There won't be any additions, ESP will not agree to them nor will most, if not all, ACC schools. Let posters have their fun. However, the GOR is too expensive to buyout and there is no incentive for ESPN to let any of the ACC schools go. This has been discussed on this site and at present it will be in excess of a billion dollars to break the GOR, assuming ESPN agrees to allow it.
Even in 2031, there will be too many years left for schools to buy out the GOR. And yet, ESPN will still have no interest in allowing the ACC to collapse. It is more likely that ESPN will be thinking of merging the SEC and ACC than to breaking up the ACC and letting schools go to the B1G and giving up the northeast completely, the markets are too valuable to have no ESPN footprint. As it is the B1G and Big East belong to Fox covering the two profitable sports. It is bad business to simply give a competitor profit generating properties.

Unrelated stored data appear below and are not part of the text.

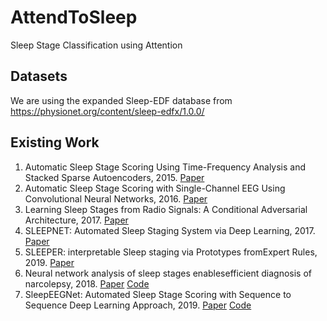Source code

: # AttendToSleep
Sleep Stage Classification using Attention



## Datasets

We are using the expanded Sleep-EDF database from https://physionet.org/content/sleep-edfx/1.0.0/

## Existing Work

1. Automatic Sleep Stage Scoring Using Time-Frequency Analysis and Stacked Sparse Autoencoders, 2015. [Paper](https://www.ncbi.nlm.nih.gov/pubmed/26464268) 
2. Automatic Sleep Stage Scoring with Single-Channel EEG Using Convolutional Neural Networks, 2016. [Paper](https://arxiv.org/pdf/1610.01683.pdf)
3. Learning Sleep Stages from Radio Signals: A Conditional Adversarial Architecture, 2017. [Paper](http://proceedings.mlr.press/v70/zhao17d/zhao17d.pdf)
4. SLEEPNET: Automated Sleep Staging System via Deep Learning, 2017. [Paper](https://arxiv.org/pdf/1707.08262.pdf)
5. SLEEPER: interpretable Sleep staging via Prototypes fromExpert Rules, 2019. [Paper](https://arxiv.org/pdf/1910.06100.pdf)
6. Neural network analysis of sleep stages enablesefficient diagnosis of narcolepsy, 2018. [Paper](https://www.nature.com/articles/s41467-018-07229-3.pdf) [Code](https://www.nature.com/articles/s41467-018-07229-3.pdf)
7. SleepEEGNet: Automated Sleep Stage Scoring with Sequence to Sequence Deep Learning Approach, 2019. [Paper](https://arxiv.org/pdf/1903.02108.pdf) [Code](https://github.com/SajadMo/SleepEEGNet)

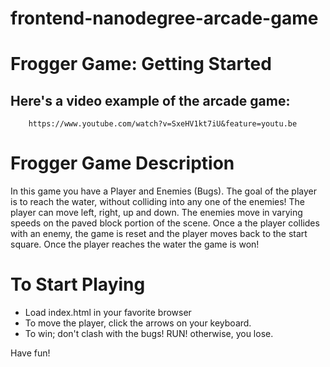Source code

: frontend-nanodegree-arcade-game
===============================

# Frogger Game: Getting Started
## Here's a video example of the arcade game:
        https://www.youtube.com/watch?v=SxeHV1kt7iU&feature=youtu.be

# Frogger Game Description

In this game you have a Player and Enemies (Bugs).
The goal of the player is to reach the water, without colliding into any one of the enemies!
The player can move left, right, up and down.
The enemies move in varying speeds on the paved block portion of the scene.
Once a the player collides with an enemy, the game is reset and the player moves back to the start square.
Once the player reaches the water the game is won!

# To Start Playing

- Load index.html in your favorite browser
- To move the player, click the arrows on your keyboard.
- To win; don't clash with the bugs! RUN! otherwise, you lose.

Have fun!
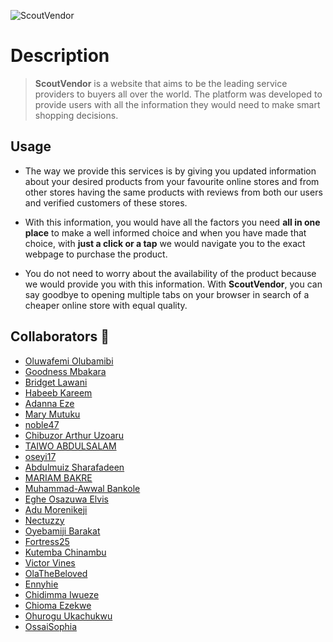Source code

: 
![ScoutVendor](https://i.im.ge/2022/08/06/Fg6TxS.SVLogo-BlackOrange.png)

# Description

> **ScoutVendor** is a website that aims to be the leading service providers to buyers all over the world. The platform was developed to provide users with all the information they would need to make smart shopping decisions.

## Usage ##
* The way we provide this services is by giving you updated information about your desired products from your favourite online stores and from other stores having the same products with reviews from both our users and verified customers of these stores. 
* With this information, you would have all the factors you need **all in one place** to make a well informed choice and when you have made that choice, with **just a click or a tap** we would navigate you to the exact webpage to purchase the product. 

* You do not need to worry about the availability of the product because we would provide you with this information. With **ScoutVendor**, you can say goodbye to opening multiple tabs on your browser in search of a cheaper online store with equal quality. 

## Collaborators 🤝

* [Oluwafemi Olubamibi](https://github.com/bamifemi)
* [Goodness Mbakara](https://github.com/Goodnessmbakara)
* [Bridget Lawani](https://github.com/Bridgetlawani)
* [Habeeb Kareem](https://github.com/olaide-hok)
* [Adanna Eze](https://github.com/lyndatcd)
* [Mary Mutuku](https://github.com/Mally13)
* [noble47](https://github.com/Noble-47)
* [Chibuzor Arthur Uzoaru](https://github.com/arthurbazz)
* [TAIWO ABDULSALAM](https://github.com/Sofiyyah1)
* [oseyi17](https://github.com/oseyi17)
* [Abdulmuiz Sharafadeen](https://github.com/alaswadiyy)
* [MARIAM BAKRE](https://github.com/MARIAMBAKRE)
* [Muhammad-Awwal Bankole](https://github.com/lawybanx)
* [Eghe Osazuwa Elvis](https://github.com/elviseghe123)
* [Adu Morenikeji](https://github.com/keji-kay)
* [Nectuzzy](https://github.com/Nectuzzy)
* [Oyebamiji Barakat](https://github.com/gentlesoul18)
* [Fortress25](https://github.com/Fortress25)
* [Kutemba Chinambu](https://github.com/Kutembachinambu)
* [Victor Vines](https://github.com/VIKKYVINES)
* [OlaTheBeloved](https://github.com/OlaTheBeloved)
* [Ennyhie](https://github.com/Ennyhie)
* [Chidimma Iwueze](https://github.com/Dimmah15)
* [Chioma Ezekwe](https://github.com/chiomaverra)
* [Ohurogu Ukachukwu](https://github.com/FrankUkay)
* [OssaiSophia](https://github.com/OssaiSophia)



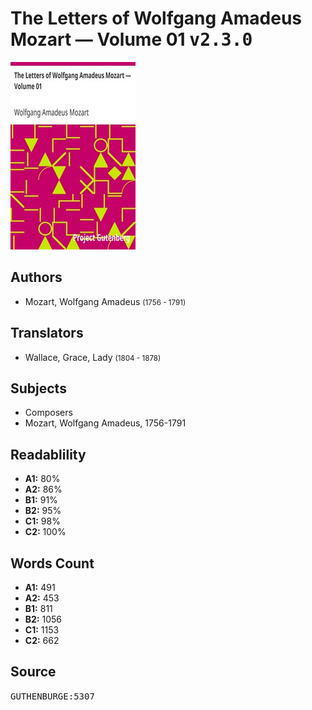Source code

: # The Letters of Wolfgang Amadeus Mozart — Volume 01 <kbd>v2.3.0</kbd>

![](./cover.medium.jpg "")

## Authors


 - Mozart, Wolfgang Amadeus <small>(1756 - 1791)</small>

## Translators


 - Wallace, Grace, Lady <small>(1804 - 1878)</small>

## Subjects


 - Composers
 - Mozart, Wolfgang Amadeus, 1756-1791

## Readablility


 - **A1:** 80%
 - **A2:** 86%
 - **B1:** 91%
 - **B2:** 95%
 - **C1:** 98%
 - **C2:** 100%

## Words Count


 - **A1:** 491
 - **A2:** 453
 - **B1:** 811
 - **B2:** 1056
 - **C1:** 1153
 - **C2:** 662

## Source


<kbd>GUTHENBURGE:5307</kbd>
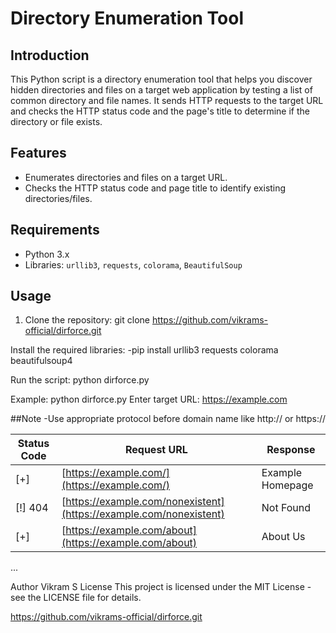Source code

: # Directory Enumeration Tool

## Introduction

This Python script is a directory enumeration tool that helps you discover hidden directories and files on a target web application by testing a list of common directory and file names. It sends HTTP requests to the target URL and checks the HTTP status code and the page's title to determine if the directory or file exists.

## Features

- Enumerates directories and files on a target URL.
- Checks the HTTP status code and page title to identify existing directories/files.

## Requirements

- Python 3.x
- Libraries: `urllib3`, `requests`, `colorama`, `BeautifulSoup`

## Usage

1. Clone the repository:
git clone https://github.com/vikrams-official/dirforce.git
   
Install the required libraries:
-pip install urllib3 requests colorama beautifulsoup4

Run the script:
python dirforce.py

Example:
python dirforce.py
Enter target URL: https://example.com

##Note
-Use appropriate protocol before domain name like http:// or https://

Status Code | Request URL | Response
--- | --- | ---
[+] | [https://example.com/](https://example.com/) | Example Homepage
[!] 404 | [https://example.com/nonexistent](https://example.com/nonexistent) | Not Found
[+] | [https://example.com/about](https://example.com/about) | About Us

...

Author
Vikram S
License
This project is licensed under the MIT License - see the LICENSE file for details.

https://github.com/vikrams-official/dirforce.git 
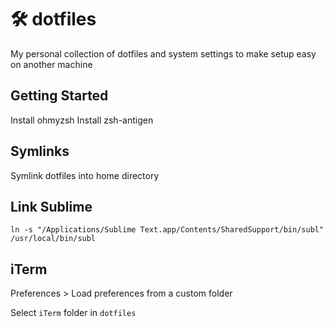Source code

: # 🛠 dotfiles

My personal collection of dotfiles and system settings to make setup easy on another machine

## Getting Started

Install ohmyzsh
Install zsh-antigen

## Symlinks

Symlink dotfiles into home directory

## Link Sublime

`ln -s "/Applications/Sublime Text.app/Contents/SharedSupport/bin/subl" /usr/local/bin/subl`

## iTerm

Preferences > Load preferences from a custom folder

Select `iTerm` folder in `dotfiles`

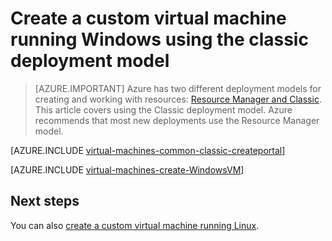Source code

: <properties
    pageTitle="Create a custom Windows virtual machine | Azure"
    description="Learn how to create a custom Windows virtual machine from the Azure Classic Management Portal using the classic deployment model."
    services="virtual-machines-windows"
    documentationcenter=""
    author="cynthn"
    manager="timlt"
    editor="tysonn"
    tags="azure-service-management" />
<tags
    ms.assetid="5b035843-ab6e-4fe3-b034-838dfb9992f7"
    ms.service="virtual-machines-windows"
    ms.workload="infrastructure-services"
    ms.tgt_pltfrm="vm-windows"
    ms.devlang="na"
    ms.topic="article"
    ms.date="02/15/2017"
    wacn.date=""
    ms.author="cynthn" />

# Create a custom virtual machine running Windows using the classic deployment model
> [AZURE.IMPORTANT]
> Azure has two different deployment models for creating and working with resources: [Resource Manager and Classic](/documentation/articles/resource-manager-deployment-model/). This article covers using the Classic deployment model. Azure recommends that most new deployments use the Resource Manager model.

[AZURE.INCLUDE [virtual-machines-common-classic-createportal](../../includes/virtual-machines-common-classic-createportal.md)]

[AZURE.INCLUDE [virtual-machines-create-WindowsVM](../../includes/virtual-machines-create-windowsvm.md)]

## Next steps 
You can also [create a custom virtual machine running Linux](/documentation/articles/virtual-machines-linux-classic-createportal/).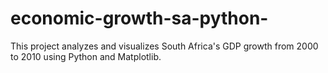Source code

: # economic-growth-sa-python-
This project analyzes and visualizes South Africa's GDP growth from 2000 to 2010 using Python and Matplotlib. 
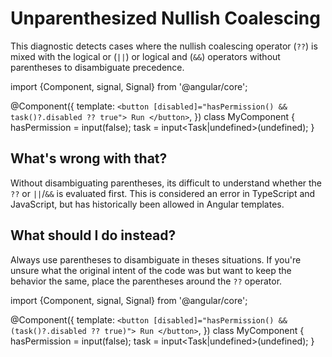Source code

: # Unparenthesized Nullish Coalescing

This diagnostic detects cases where the nullish coalescing operator (`??`) is mixed with the logical
or (`||`) or logical and (`&&`) operators without parentheses to disambiguate precedence.

<docs-code language="typescript">

import {Component, signal, Signal} from '@angular/core';

@Component({
  template: `
    <button [disabled]="hasPermission() && task()?.disabled ?? true">
      Run
    </button>
  `,
})
class MyComponent {
  hasPermission = input(false);
  task = input<Task|undefined>(undefined);
}

</docs-code>

## What's wrong with that?

Without disambiguating parentheses, its difficult to understand whether the `??` or `||`/`&&` is
evaluated first. This is considered an error in TypeScript and JavaScript, but has historically been
allowed in Angular templates.

## What should I do instead?

Always use parentheses to disambiguate in theses situations. If you're unsure what the original
intent of the code was but want to keep the behavior the same, place the parentheses around the `??`
operator.

<docs-code language="typescript">

import {Component, signal, Signal} from '@angular/core';

@Component({
  template: `
    <button [disabled]="hasPermission() && (task()?.disabled ?? true)">
      Run
    </button>
  `,
})
class MyComponent {
  hasPermission = input(false);
  task = input<Task|undefined>(undefined);
}

</docs-code>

Further, no talking heads have done basic math, though ESPN, Fox, and the conferences have. The SEC will have several of big name schools becoming middle of the pack and many middle of the pack fall to losing records, even when they have a 4-game OOC schedule. Saban is not a fool, he knows this, as do the SEC voters, which explains his adamant argument for 4 OOC games in lieu of three. The one extra OOC game provides a little breathing room to prop up a couple more teams. Conference play is a zero sum game, and inflation of records for the middle and bottom must come from outside the conference.
Before arguing with me, do the math and present it here. There is no mathematical possibility that Bama, LSU, UGA, UT, TAMU, OU, UF, Auburn, and Tennessee in which they are all top 25. In fact, at least one will become a loser each year, probably more than one. Nor will all of the former middle of the pack be happy being perpetual losers. No one will care that Ole Miss, MState, USC, Arkansas, Mizzou (east, not Rutgers - inside joke, a Rutgers fan once claimed Rutgers was USC on Saturdays) is in the SEC when they can't win 6 games annually. Only UK and Vandy will remain unscathed because they historically are the SEC bottom feeders of the SEC.
The same is true in the B1G, just different names. Both conferences will either have to split for the biggest names to have annual success that they are accustomed to, or more likely, both expand to include more middle of the pack and a couple bottom feeders to prop up the biggest names.
Again, before you whine and complain in an attempt to convince us that the SEC is all that and a bag of chips, do the math, show your work and prove absolutely that your response will work. As it stands, it won't. By 2031, everyone will understand this point.